Further research is needed to clarify whether higher doses of 5-ALA will be useful or toxic. Moreover, experiments should be conducted to elucidate 5-ALA/SFC’s cellular and molecular mechanism of action on oocytes and their surrounding cells after IVM. Research investigating nuclear maturation, ROS, and antioxidant-related gene expression should provide a better understanding of how 5-ALA/SFC improves oocyte quality. Another limitation of our study was that we collected the ovaries from a slaughterhouse. Therefore, we did not have data on nutrition, health, transportation, and follicular wave stages in subject animals. We attempted to address potential confounding effects by dividing collected oocytes randomly into experimental groups. We recommend that future studies aim to use oocytes with characteristics known to the greatest extent possible.

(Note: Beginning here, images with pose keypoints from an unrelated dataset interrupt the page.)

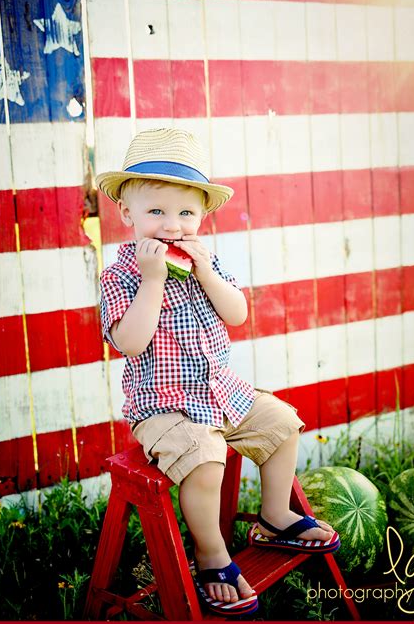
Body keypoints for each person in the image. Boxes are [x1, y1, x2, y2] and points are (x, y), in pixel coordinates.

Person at [96, 128, 340, 616]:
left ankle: (273, 517)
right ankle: (211, 554)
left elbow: (237, 314)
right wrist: (153, 282)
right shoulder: (120, 274)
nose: (173, 226)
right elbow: (129, 341)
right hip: (162, 406)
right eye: (157, 212)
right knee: (207, 459)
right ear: (127, 214)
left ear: (202, 216)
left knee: (281, 423)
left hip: (219, 391)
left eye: (186, 213)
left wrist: (205, 271)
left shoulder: (207, 259)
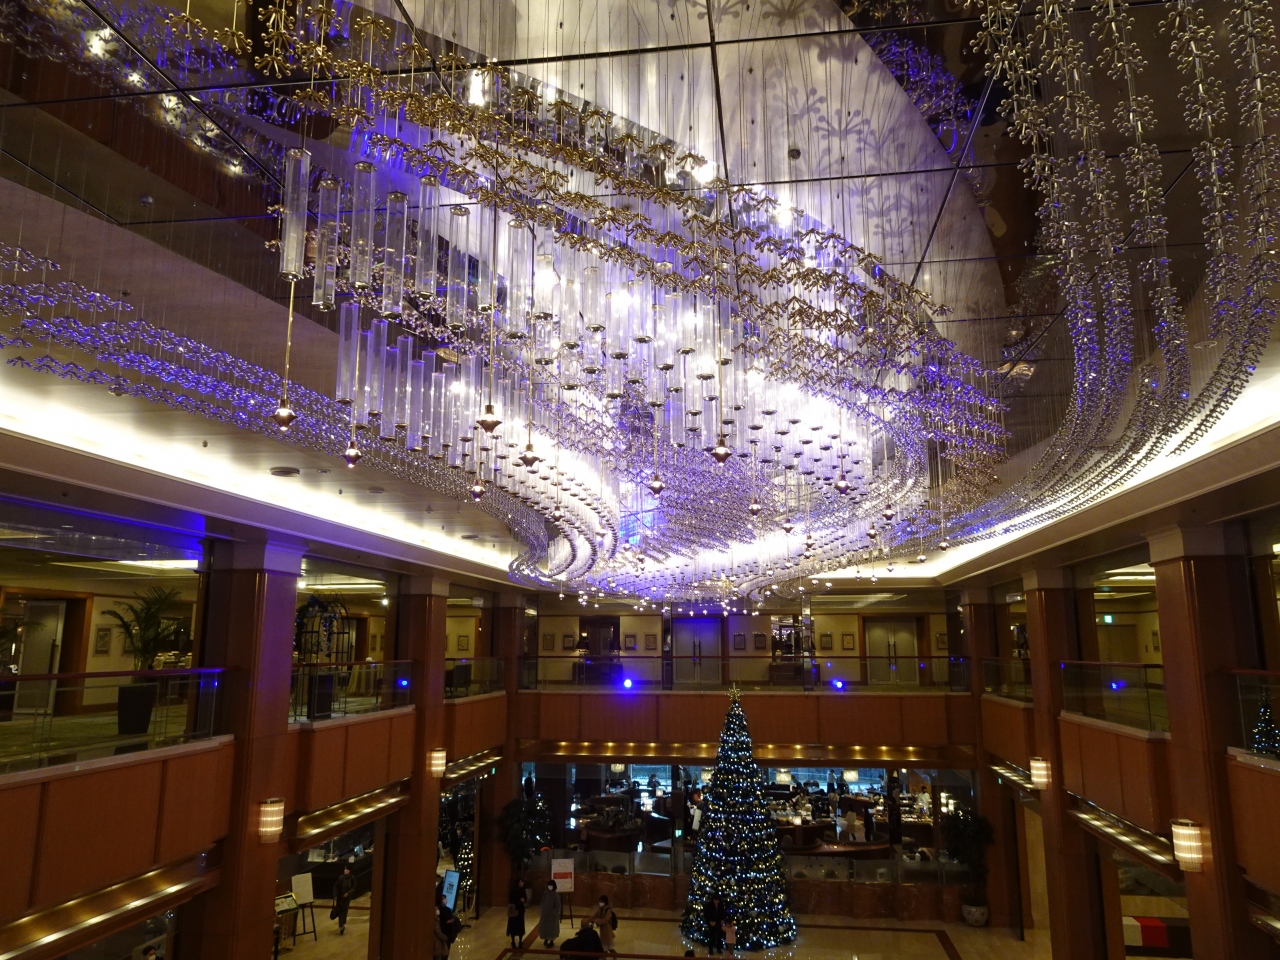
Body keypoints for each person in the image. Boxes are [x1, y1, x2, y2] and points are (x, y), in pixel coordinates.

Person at [332, 865, 356, 935]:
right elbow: (335, 886)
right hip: (340, 898)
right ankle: (341, 926)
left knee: (344, 911)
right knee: (340, 911)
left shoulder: (352, 878)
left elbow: (353, 887)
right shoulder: (341, 877)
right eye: (345, 869)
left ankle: (342, 924)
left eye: (347, 869)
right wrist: (335, 895)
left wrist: (348, 893)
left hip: (346, 898)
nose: (345, 870)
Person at [539, 879, 562, 947]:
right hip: (545, 914)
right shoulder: (545, 893)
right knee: (545, 928)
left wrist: (554, 913)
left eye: (551, 885)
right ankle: (546, 939)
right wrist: (542, 908)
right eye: (549, 885)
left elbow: (558, 905)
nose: (549, 886)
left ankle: (551, 941)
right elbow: (543, 901)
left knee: (552, 929)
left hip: (552, 916)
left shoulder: (555, 895)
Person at [507, 877, 527, 949]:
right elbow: (511, 900)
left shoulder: (523, 890)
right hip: (514, 910)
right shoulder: (513, 890)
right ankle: (513, 941)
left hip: (520, 910)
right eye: (520, 882)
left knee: (520, 926)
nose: (522, 883)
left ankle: (520, 941)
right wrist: (519, 900)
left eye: (522, 881)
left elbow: (525, 898)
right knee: (513, 926)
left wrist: (523, 900)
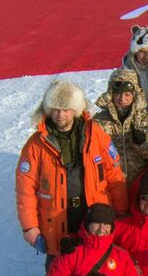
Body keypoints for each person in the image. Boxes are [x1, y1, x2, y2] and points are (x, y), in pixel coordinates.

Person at [17, 79, 129, 259]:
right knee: (59, 268)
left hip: (93, 212)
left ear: (76, 110)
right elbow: (25, 189)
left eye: (66, 109)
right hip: (57, 219)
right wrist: (30, 227)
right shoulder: (35, 145)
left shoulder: (95, 134)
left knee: (97, 263)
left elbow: (114, 175)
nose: (60, 115)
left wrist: (121, 211)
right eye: (55, 109)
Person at [93, 68, 148, 183]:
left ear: (135, 94)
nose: (122, 99)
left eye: (127, 94)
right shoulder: (98, 122)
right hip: (111, 186)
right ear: (111, 94)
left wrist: (143, 143)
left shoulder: (147, 120)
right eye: (118, 94)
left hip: (141, 186)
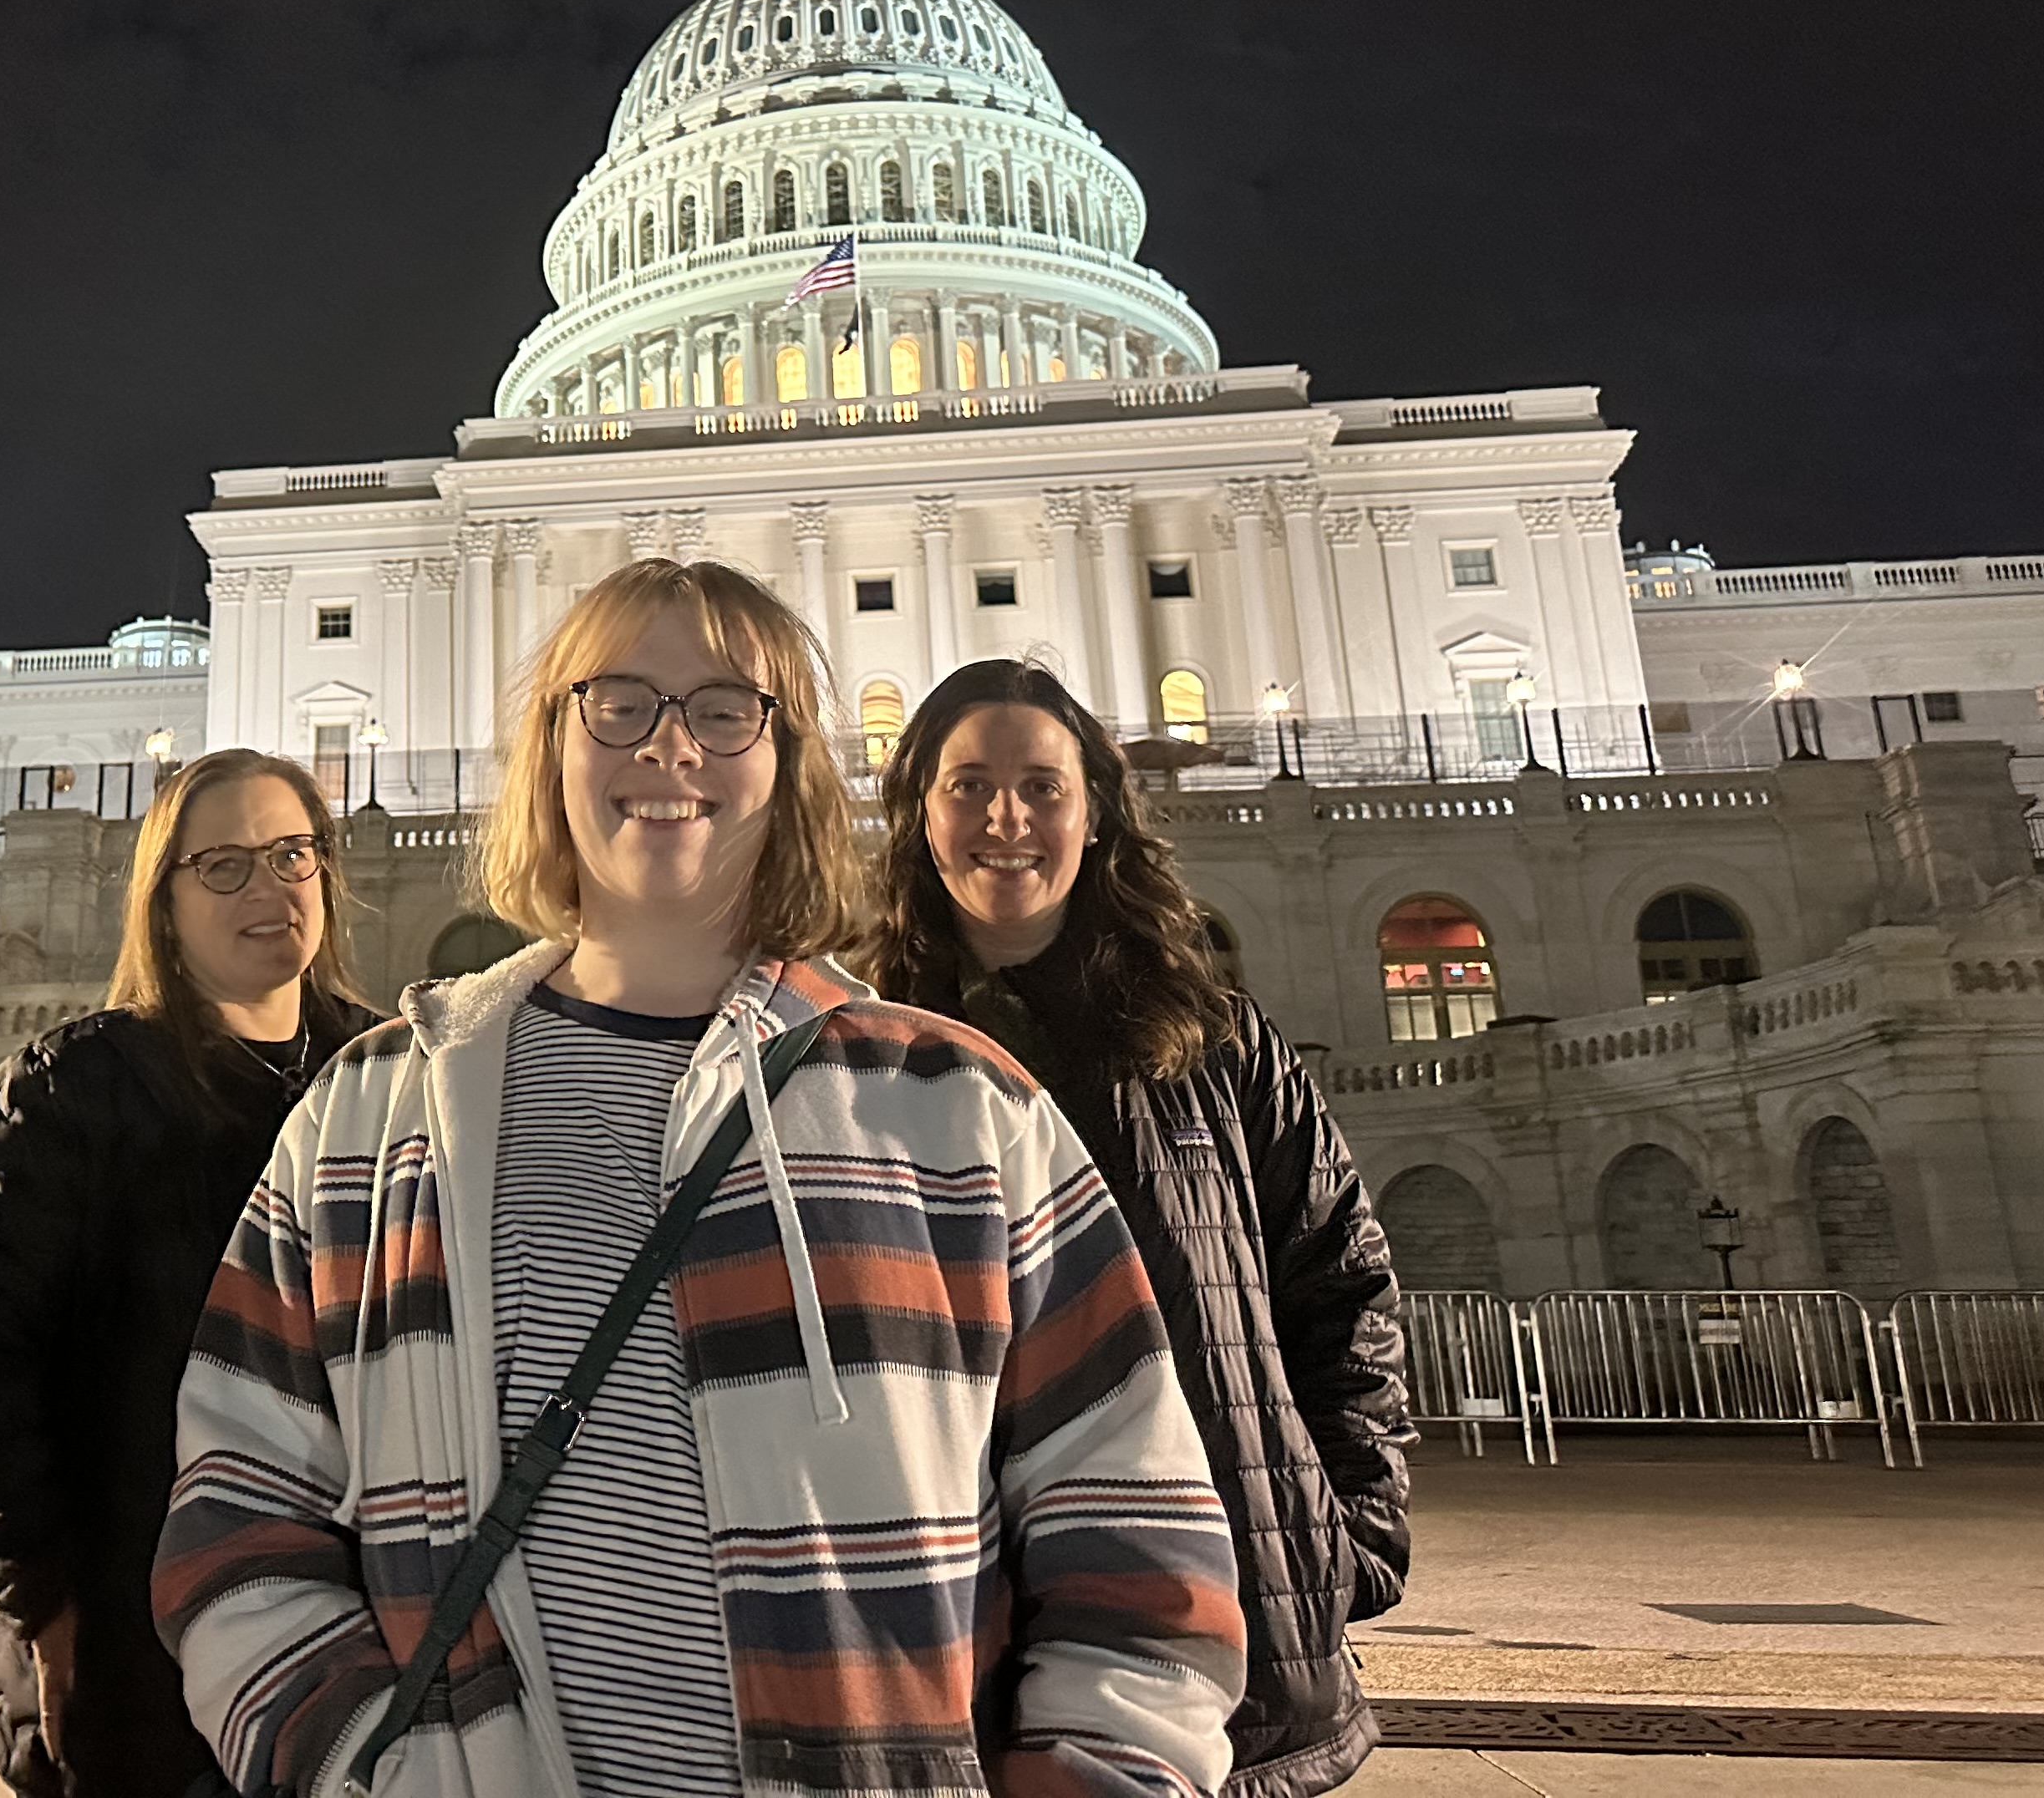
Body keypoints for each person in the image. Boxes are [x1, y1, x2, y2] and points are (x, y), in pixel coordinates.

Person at [159, 558, 1247, 1798]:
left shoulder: (961, 1107)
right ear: (550, 748)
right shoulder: (370, 1113)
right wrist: (364, 1772)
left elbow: (1137, 1526)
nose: (669, 744)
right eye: (617, 702)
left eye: (725, 708)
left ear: (789, 765)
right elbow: (236, 1512)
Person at [864, 658, 1414, 1798]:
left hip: (1228, 1599)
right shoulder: (856, 1049)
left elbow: (1341, 1280)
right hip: (956, 1603)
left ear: (1096, 813)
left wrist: (1344, 1527)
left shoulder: (1214, 1037)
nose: (1006, 819)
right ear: (918, 812)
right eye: (969, 786)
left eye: (1041, 786)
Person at [0, 749, 384, 1798]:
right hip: (133, 1636)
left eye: (291, 853)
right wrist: (41, 1597)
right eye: (224, 865)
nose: (268, 887)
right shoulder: (69, 1089)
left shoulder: (389, 1080)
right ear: (163, 901)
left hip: (350, 1630)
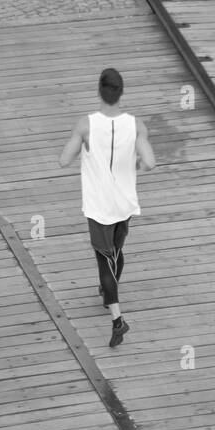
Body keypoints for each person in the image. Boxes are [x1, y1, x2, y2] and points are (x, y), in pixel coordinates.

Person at [58, 68, 156, 347]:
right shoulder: (136, 125)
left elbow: (64, 160)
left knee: (104, 259)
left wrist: (80, 149)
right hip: (124, 202)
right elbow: (150, 162)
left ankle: (118, 320)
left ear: (99, 92)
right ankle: (107, 290)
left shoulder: (85, 124)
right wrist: (134, 164)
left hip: (99, 204)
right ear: (121, 93)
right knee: (116, 252)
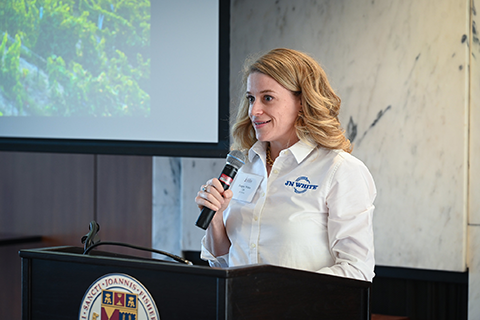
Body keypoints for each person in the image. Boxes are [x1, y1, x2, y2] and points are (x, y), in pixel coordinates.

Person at [195, 48, 376, 282]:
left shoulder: (340, 170)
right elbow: (224, 264)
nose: (254, 110)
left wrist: (282, 296)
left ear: (301, 101)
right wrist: (217, 218)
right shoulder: (245, 166)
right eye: (251, 98)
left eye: (267, 98)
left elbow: (356, 270)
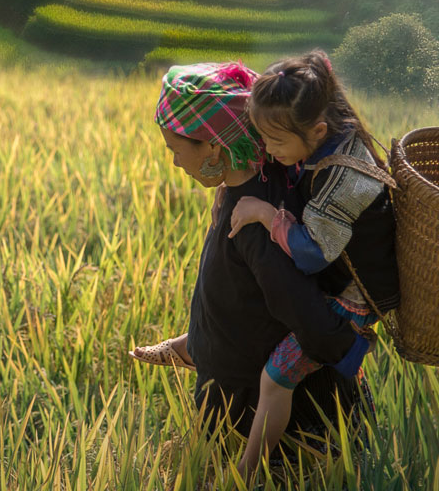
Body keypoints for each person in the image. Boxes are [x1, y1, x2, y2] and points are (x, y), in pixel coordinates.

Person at [141, 56, 382, 475]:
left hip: (273, 430)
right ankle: (195, 344)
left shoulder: (255, 220)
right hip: (231, 395)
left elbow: (305, 313)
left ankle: (244, 472)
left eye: (175, 150)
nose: (175, 162)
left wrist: (343, 349)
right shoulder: (252, 188)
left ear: (213, 145)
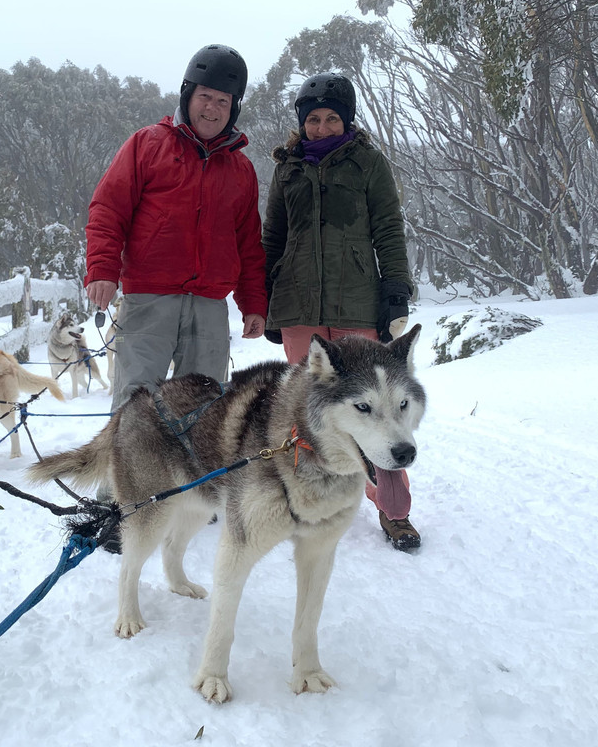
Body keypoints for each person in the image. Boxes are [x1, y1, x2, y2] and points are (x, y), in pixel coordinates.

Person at [262, 72, 419, 551]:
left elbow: (389, 228)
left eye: (332, 118)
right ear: (302, 123)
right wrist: (269, 301)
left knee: (375, 411)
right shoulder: (287, 169)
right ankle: (305, 502)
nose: (323, 127)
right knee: (305, 410)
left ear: (346, 120)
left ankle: (394, 511)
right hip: (299, 306)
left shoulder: (368, 163)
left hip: (357, 302)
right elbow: (274, 238)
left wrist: (395, 289)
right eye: (314, 119)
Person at [85, 43, 268, 415]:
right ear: (187, 94)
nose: (212, 108)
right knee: (135, 410)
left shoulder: (241, 169)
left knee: (204, 410)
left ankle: (193, 477)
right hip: (149, 300)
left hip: (210, 305)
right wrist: (102, 270)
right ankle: (123, 476)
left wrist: (253, 303)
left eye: (223, 101)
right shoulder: (146, 145)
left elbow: (248, 243)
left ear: (234, 108)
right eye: (205, 96)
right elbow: (108, 210)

In conclusion, a high temperature-humidity index of 76.7 disrupted bovine oocyte developmental competence through reducing blastocyst and hatching rates. Moreover, 5-ALA/SFC improved the quality of heat-stressed oocytes via increasing cumulus cell expansion and blastocyst rate, thereby spurring progression to subsequent embryonic stages.

Conflict of interests

The authors declare no conflict of interest.